*64. The code and engine has been same but tweaked over the years. Melee the same 64, Brawl same as Melee, 4 and Ult are self-explanatory
They switched from something made in-house for 64 and Melee to using Havok since Brawl so already, from a physics engine perspective, this sentence is wrong. Admittedly, a lot of the codes could still transfer over but saying Smash had the same engine in its entire history is incorrect.
And even so, the way codes can be tweaked can lead to entire different vibes. You can't reasonably say that Melee, a fast-paced high-octane game with loads of crazy technical combos, plays the same as Brawl, a slow methodical game where combos don't exist because of a universal combo breaker that's way too easy to abuse. They have the same goal but the means to achieve said goal is fundamentally different between the two of them.
Even with similar code, two games can be and feel entirely different just by changing numbers. And there's a lot more that can be done to make two games different despite using the same code and engine. Wind Waker and Twilight Princess actually have the same engine, for example.
This is the kind of thing I want to see for the next Smash.

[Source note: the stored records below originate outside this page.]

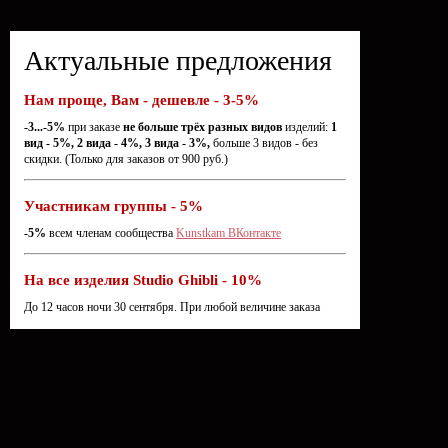
Актуальные предложения
Нам проще, Вам - дешевле - 3-5%
-3...-5%
при заказе
не больше трёх разных видов
изделий:
1
вид - 5%, 2 вида - 4%, 3 вида - 3%,
больше 3 видов - без
скидки. (Только для заказов от 900 руб.)
Участникам группы - 5%
-5%
всем членам сообщества
Kunstkam ВКонтакте
На все изделия Studio Ghibli - 10%
До 12 часов ночи 30 сентября. При любой величине заказа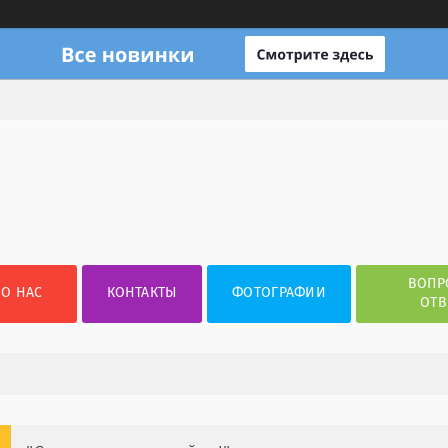
ВОПР
О НАС
КОНТАКТЫ
ФОТОГРАФИИ
ОТВ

They don't need to start over with everything, but tweak more numbers than usual for a fresher experience. And maybe some artstyle shift. Bring back the Brawl aesthetic. It would ****ing rule in a console with the Switch 2's power!

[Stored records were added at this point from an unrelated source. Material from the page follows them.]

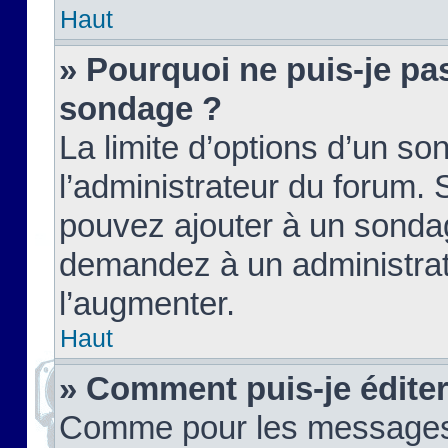
Haut
» Pourquoi ne puis-je pas
sondage ?
La limite d’options d’un so
l’administrateur du forum.
pouvez ajouter à un sondag
demandez à un administrate
l’augmenter.
Haut
» Comment puis-je édite
Comme pour les messages,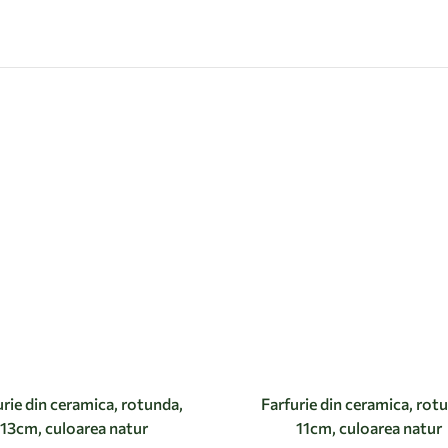
urie din ceramica, rotunda,
Farfurie din ceramica, rot
13cm, culoarea natur
11cm, culoarea natur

Also i'm going to be contrarian and disagree with the consensus. Unless its going to be a huge dramatic shake-up like a 3D Smash akin to Power Stone or Virtual-On, i rather have things be more or less the same. Especially when the cost means losing an entire slate of characters, half if not more just, for them to replaced with recency bias and shill picks. Not for $80
The problem is that since most of the Switch era was skipped, there is
plenty of picks from that era who can be used. Regardless of how they design the next Smash, whether they play it safe by barely changing anything or doing some shake-ups, you
will see what you call "recency bias and shill picks" because this is how Smash usually runs.

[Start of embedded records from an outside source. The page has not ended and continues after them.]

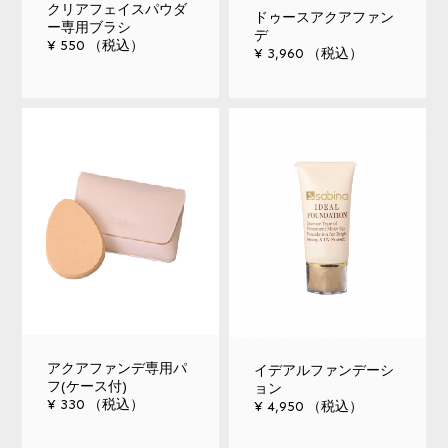
クリアフェイスパウダ
ドゥースアクアファン
ー専用ブラシ
デ
¥ 550 （税込）
¥ 3,960 （税込）
アクアファンデ専用パ
イデアルファンデーシ
フ(ケース付)
ョン
¥ 330 （税込）
¥ 4,950 （税込）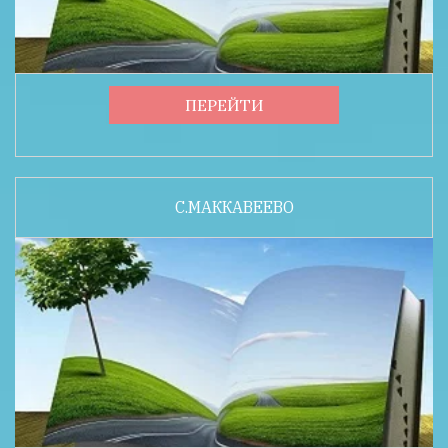
ПЕРЕЙТИ
С.МАККАВЕЕВО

Just look at Brawl and Smash 4's newcomer roster. A
lot of newcomers for them were about using stuff that happened since Melee and Brawl respectively. Brawl was able to pull beyond that due to how relatively young and small Melee's roster was, leaving a lot of gaps such as Wario or Diddy Kong. Not so much by the time we got to Smash 4.
Ultimate took the route of fan demand because the Ballot allowed it to, but that Ballot is very outdated now and may not be representative of what today's fandom wants. I would not be shocked if Sakurai returned to how he picked his newcomer options for Brawl and Smash 4.
Something shaken and new =/= good. Sticker Star, Boom, or even games like SWSH were fresh "shake-ups". Smash's strength and dropped ball as other series is due to its consistency.
Yeah but there's also been a lot of good shakeups in history. Mario 64, Metroid Prime and Ocarina of Time were legendary shake-ups whose effects are still felt today. And even for something less drastic, Odyssey making a grand return to a less linear gameplay loop 3D Marios hadn't seen since Sunshine was heavily praised.
I'm not saying Smash getting a shakeup is guaranteed to be good, but it's also not guaranteed to be bad either.
Not saying it should be the same game, Ultimate could use changes to new game like improved buffer, input lag and online but still same core Smash experience.
Well, do you want the same game or not? I'm getting mixed signals here.
I do agree with these changes though.